Spotting the river, Kevin veered toward it. He needed space, he decided, and time to revise his plan. Blue dutifully followed him.
Far from being the gift of absolution Kevin had imagined, his visit to Gabenburg was plunging him back in the thick of hi
s nightmare. Ellen, Kent, anger, so much anger. He palmed the bone feather Nina had given him and worried the carved ridges with his thumb.
All he’d wanted to do was fulfill his promise to Nina. A day, maybe two, then he’d get back to training the horses waiting for him. He wasn’t expecting Kent to receive him with open arms or to forgive him. More likely his brother would just send him packing—and have every right to.

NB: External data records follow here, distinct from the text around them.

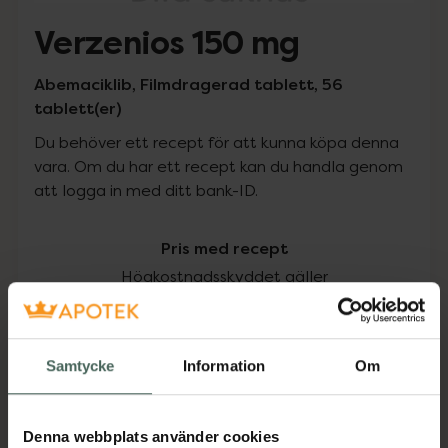
Verzenios 150 mg
Abemaciklib, Filmdragerad tablett, 56
tablett(er)
Du behöver ett recept för att kunna köpa denna
vara. Om du har ett recept kan du handla genom
att logga in med ditt bank-ID.
Pris med recept
Högkostnadsskyddet gäller
21843,51 kr
Samtycke
Information
Om
I apotek:
21843,51 kr
Köp via ditt recept
Denna webbplats använder cookies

But Ellen complicated things.
He closed his eyes against the picture forming in his mind. The last time he’d seen her, he’d hauled her out of the Red Thunder. A gash had scored her temple, winding threads of blood through her hair, leaving her rag-doll limp in his arms. More than anything, he’d wanted to stay with her. But Kent couldn’t swim. He’d had no choice. He’d had to go after his brother.
Fifteen years of near vegetation. How could one small cut have caused so much damage?
His thoughts jumbled into a snarl of anger so potent, he could feel his blood start to boil. He dragged in a breath and forced himself to focus on the heat of the noontime sun beating down on him.
Summer wouldn’t arrive for another two weeks, but already sweltering heat hung like a weight and seemed to suck the very breath out of him. The furious sounds of the swollen river pounded his determination as he walked along the bank. The mud beneath his boots appeared intent on keeping him from reaching his goal. Moving each foot forward required a Herculean effort.
The memories of Ellen and Kent and that awful evening by the Red Thunder he’d tried so hard to forget leeched into him. He’d need more than a lifetime to repay his debt to both of them.
I’ve really messed things up, Grandmother.
Then it’s time to rewrap the prayer stick, Pajackok.